Biological males, who have natural physical advantages in size, strength and speed, dominated events when competing against females. Although President Trump revoked the Obama policy, the Equality Act would write gender identity into law. The many legal protections women now enjoy would be effectively eliminated, with the result that women’s athletic programs would be essentially destroyed.

In the health sector, the ramifications of the act would be enormous. Puberty-blocking hormonal treatments for children could be deemed necessary and standard health care. Doctors and nurses would be required to provide gender-transition treatments and sex-change surgeries, even if these procedures violated their medical judgments and religious beliefs.

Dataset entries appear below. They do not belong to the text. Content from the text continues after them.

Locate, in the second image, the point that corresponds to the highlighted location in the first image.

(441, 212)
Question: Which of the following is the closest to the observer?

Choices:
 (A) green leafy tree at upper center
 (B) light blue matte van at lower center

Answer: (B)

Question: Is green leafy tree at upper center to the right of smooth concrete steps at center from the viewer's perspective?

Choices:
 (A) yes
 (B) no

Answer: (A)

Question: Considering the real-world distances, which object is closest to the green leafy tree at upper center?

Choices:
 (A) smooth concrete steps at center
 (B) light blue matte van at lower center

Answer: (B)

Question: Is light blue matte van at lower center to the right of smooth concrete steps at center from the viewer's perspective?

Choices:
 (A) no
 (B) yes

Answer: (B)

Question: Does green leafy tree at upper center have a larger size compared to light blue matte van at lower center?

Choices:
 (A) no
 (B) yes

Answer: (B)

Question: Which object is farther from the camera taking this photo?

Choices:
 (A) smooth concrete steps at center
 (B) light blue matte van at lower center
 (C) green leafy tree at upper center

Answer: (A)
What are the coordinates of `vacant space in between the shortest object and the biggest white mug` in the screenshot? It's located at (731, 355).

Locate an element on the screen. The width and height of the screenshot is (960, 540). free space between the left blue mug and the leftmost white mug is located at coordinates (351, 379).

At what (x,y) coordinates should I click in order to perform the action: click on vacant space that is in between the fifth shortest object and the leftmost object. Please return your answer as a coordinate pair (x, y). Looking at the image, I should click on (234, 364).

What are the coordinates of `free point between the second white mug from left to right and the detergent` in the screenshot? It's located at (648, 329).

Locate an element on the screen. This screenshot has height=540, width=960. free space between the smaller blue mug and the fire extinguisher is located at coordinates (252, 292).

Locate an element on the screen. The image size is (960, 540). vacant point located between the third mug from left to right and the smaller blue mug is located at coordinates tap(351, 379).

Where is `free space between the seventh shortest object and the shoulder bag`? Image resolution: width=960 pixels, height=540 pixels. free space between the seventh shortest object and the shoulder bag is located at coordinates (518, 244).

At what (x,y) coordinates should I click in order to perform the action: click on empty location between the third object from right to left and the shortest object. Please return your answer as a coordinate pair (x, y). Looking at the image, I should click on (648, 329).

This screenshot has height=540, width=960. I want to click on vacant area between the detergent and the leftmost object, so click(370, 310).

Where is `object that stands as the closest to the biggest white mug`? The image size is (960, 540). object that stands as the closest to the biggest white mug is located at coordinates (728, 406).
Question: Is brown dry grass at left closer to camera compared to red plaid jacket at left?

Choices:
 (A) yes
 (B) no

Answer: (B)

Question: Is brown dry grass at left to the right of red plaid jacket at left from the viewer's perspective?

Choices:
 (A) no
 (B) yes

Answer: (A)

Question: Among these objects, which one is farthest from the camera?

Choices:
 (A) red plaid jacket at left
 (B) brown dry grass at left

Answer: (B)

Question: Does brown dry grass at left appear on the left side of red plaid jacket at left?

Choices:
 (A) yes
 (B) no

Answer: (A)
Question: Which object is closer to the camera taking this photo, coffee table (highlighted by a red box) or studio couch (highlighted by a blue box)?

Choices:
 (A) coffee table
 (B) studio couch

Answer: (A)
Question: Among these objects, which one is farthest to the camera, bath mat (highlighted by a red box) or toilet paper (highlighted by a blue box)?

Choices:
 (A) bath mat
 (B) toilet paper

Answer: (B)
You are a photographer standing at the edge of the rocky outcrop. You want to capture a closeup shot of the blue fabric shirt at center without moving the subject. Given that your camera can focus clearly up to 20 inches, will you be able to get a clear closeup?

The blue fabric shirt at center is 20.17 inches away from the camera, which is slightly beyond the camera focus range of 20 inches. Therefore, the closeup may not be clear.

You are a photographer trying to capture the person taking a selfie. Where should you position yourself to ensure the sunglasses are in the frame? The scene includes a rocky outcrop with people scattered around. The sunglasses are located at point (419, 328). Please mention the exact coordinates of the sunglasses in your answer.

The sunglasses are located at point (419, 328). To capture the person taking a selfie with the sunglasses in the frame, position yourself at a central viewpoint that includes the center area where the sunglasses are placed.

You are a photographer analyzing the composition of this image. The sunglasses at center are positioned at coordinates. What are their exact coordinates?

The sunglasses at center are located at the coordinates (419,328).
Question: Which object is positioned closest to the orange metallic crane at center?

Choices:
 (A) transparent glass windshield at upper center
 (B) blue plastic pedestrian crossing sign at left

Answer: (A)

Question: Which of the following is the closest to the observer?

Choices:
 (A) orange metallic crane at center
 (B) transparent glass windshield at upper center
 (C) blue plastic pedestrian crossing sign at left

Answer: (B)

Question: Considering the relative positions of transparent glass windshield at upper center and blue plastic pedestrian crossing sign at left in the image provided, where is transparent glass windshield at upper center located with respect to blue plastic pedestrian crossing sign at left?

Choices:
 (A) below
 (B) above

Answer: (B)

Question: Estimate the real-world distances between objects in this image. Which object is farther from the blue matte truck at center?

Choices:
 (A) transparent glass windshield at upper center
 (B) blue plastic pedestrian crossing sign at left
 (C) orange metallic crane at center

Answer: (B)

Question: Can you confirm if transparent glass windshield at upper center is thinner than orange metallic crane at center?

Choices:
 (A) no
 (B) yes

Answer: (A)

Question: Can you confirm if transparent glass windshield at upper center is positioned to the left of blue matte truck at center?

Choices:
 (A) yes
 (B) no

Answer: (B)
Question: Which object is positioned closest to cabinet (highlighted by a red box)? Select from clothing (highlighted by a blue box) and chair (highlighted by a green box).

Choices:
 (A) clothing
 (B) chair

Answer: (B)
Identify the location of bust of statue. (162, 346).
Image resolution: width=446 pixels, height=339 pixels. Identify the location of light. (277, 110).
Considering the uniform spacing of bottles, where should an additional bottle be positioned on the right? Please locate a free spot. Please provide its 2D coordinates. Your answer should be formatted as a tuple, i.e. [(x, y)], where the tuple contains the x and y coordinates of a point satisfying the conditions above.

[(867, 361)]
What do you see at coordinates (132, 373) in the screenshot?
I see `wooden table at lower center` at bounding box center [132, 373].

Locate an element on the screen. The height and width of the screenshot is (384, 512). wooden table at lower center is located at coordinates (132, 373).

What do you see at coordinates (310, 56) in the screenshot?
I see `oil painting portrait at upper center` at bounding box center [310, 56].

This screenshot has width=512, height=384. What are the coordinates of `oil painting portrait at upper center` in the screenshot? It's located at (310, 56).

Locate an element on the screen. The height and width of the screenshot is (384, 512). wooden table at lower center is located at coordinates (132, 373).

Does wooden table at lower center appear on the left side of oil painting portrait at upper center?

Further, the language in the Equality Act is general enough so that courts could interpret it to mandate taxpayer funding for abortions and to nullify conscience protections for medical providers who object to performing these procedures.

Should the Equality Act become the law of the land, inevitable conflicts will arise between those who wish to adhere to their religious beliefs and advocates for LGBTQ “rights.” Persons and groups holding traditional Christian beliefs about marriage, the distinction between sexes, and sex being determined at conception would be marked as bigots and exposed to legal action. Without the protection provided by RFRA, the Equality Act would tip the judicial scale against religion. In essence, the act would criminalize Christianity and persecute Christians for their beliefs on sexual morality and gender issues.

In short, the Equality Act will render true equality, as envisioned by our country’s founders and upheld by our Constitution, a thing of the past.

Lawrence Grayson is a visiting scholar in the School of Philosophy at The Catholic University of America.